Free Tier (Generous!)

Model	Rate Limit
Llama 3.1 8B	~30 req/min
Llama 3.3 70B	~30 req/min
Llama 4 Maverick	~30 req/min
Llama 4 Scout	~30 req/min
Qwen3 32B	~30 req/min
Kimi K2	~30 req/min

Perfect for personal bots!
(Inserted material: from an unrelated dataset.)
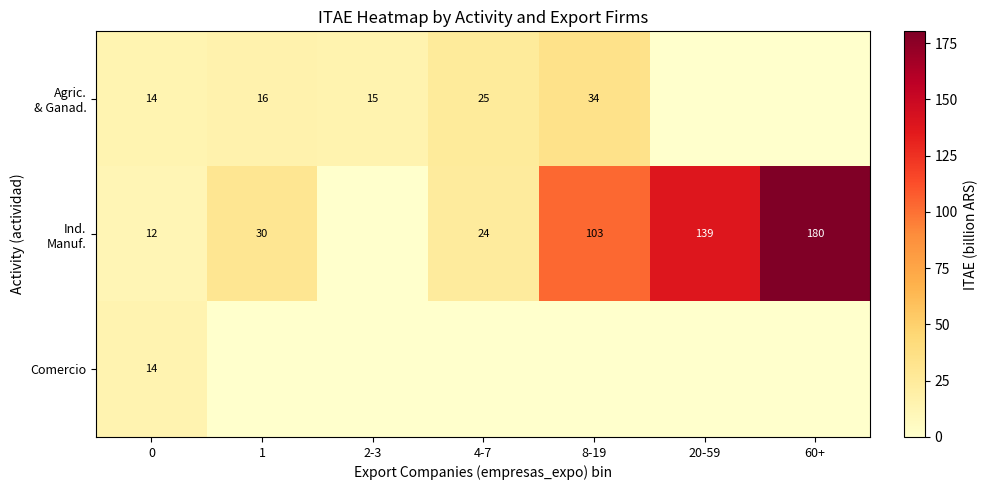

At which label does Ind. Manuf. reach its peak?

60+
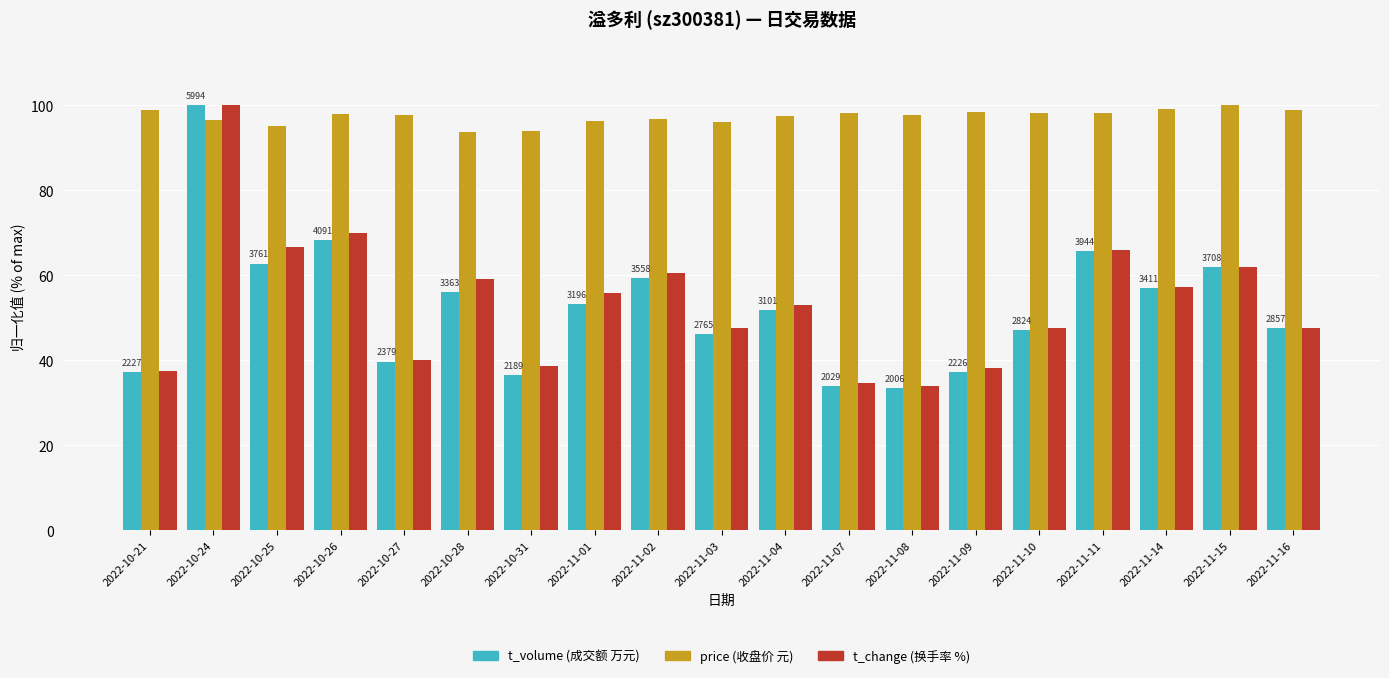

What is the label of the 17th bar from the left?

2022-11-14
Most users never need paid tier.

Paid Plans

Check https://groq.com/pricing for enterprise pricing.

Performance Comparison

Provider	Tokens/sec	Latency	Cost
Groq Llama 3.3	500+	<100ms	Free
Groq Llama 4	400+	<150ms	Free
xAI Grok	100-200	200-500ms	$
OpenAI GPT-4	50-100	500ms-1s	$$$
Local Ollama	20-50	100-200ms	Free

Troubleshooting

"Invalid API key"

Verify key starts with gsk_
No spaces or newlines
Check key at https://console.groq.com/api-keys
Regenerate if compromised

"Rate limit exceeded"

Free tier: ~30 requests/minute
Use llama-3.1-8b-instant for higher limits
Add delays between requests
Consider paid plan for heavy usage

"Model not found"

Use exact model ID from table above
Check model is active in Groq console
Some models may be region-restricted

Slow Responses

Groq should be <100ms
Check internet connection
HF Spaces region matters (US = fastest)

Example: WhatsApp Bot with Groq

# HF Spaces secrets
GROQ_API_KEY=gsk_xxxxx
HF_TOKEN=hf_xxxxx
AUTO_CREATE_DATASET=true

# WhatsApp (configure in Control UI)
WHATSAPP_PHONE=+1234567890
WHATSAPP_CODE=ABC123

Result: Ultra-fast WhatsApp AI bot! ⚡

API Reference

Test Your Key

curl https://api.groq.com/openai/v1/models \
  -H "Authorization: Bearer gsk_xxxxx"

Chat Completion

curl https://api.groq.com/openai/v1/chat/completions \
  -H "Content-Type: application/json" \
  -H "Authorization: Bearer gsk_xxxxx" \
  -d '{
    "model": "llama-3.3-70b-versatile",
    "messages": [
      {"role": "user", "content": "Hello!"}
    ]
  }'

Best Practices

1. Choose Right Model

Chat: llama-3.3-70b-versatile
Fast Q&A: llama-3.1-8b-instant
Complex tasks: meta-llama/llama-4-maverick-17b-128e-instruct
Long docs: llama-3.3-70b-versatile (128K context)

2. Monitor Usage

Check https://console.groq.com/usage

3. Secure Your Key

Never commit to git
Use HF Spaces secrets
Rotate keys periodically

4. Set Up Alerts

Configure usage alerts in Groq console.

Next Steps

✅ Get API key from https://console.groq.com
✅ Set GROQ_API_KEY in HF Spaces secrets
✅ Deploy and test in Control UI
✅ Configure WhatsApp/Telegram channels
🎉 Enjoy sub-second AI responses!

Speed Test

After setup, test Groq's speed:

1. Open Control UI
2. Select "Llama 3.3 70B (Versatile)"
3. Send: "Write a 100-word story about a robot"
4. Watch it generate in <0.5 seconds! ⚡⚡⚡

Support

Groq Docs: https://console.groq.com/docs
API Status: https://status.groq.com
HuggingClaw: https://github.com/openclaw/openclaw/issues

Available via OpenAI-Compatible API

All Groq models work via OpenAI-compatible endpoint:

OPENAI_API_KEY=gsk_xxxxx
OPENAI_BASE_URL=https://api.groq.com/openai/v1

This allows using Groq with any OpenAI-compatible client!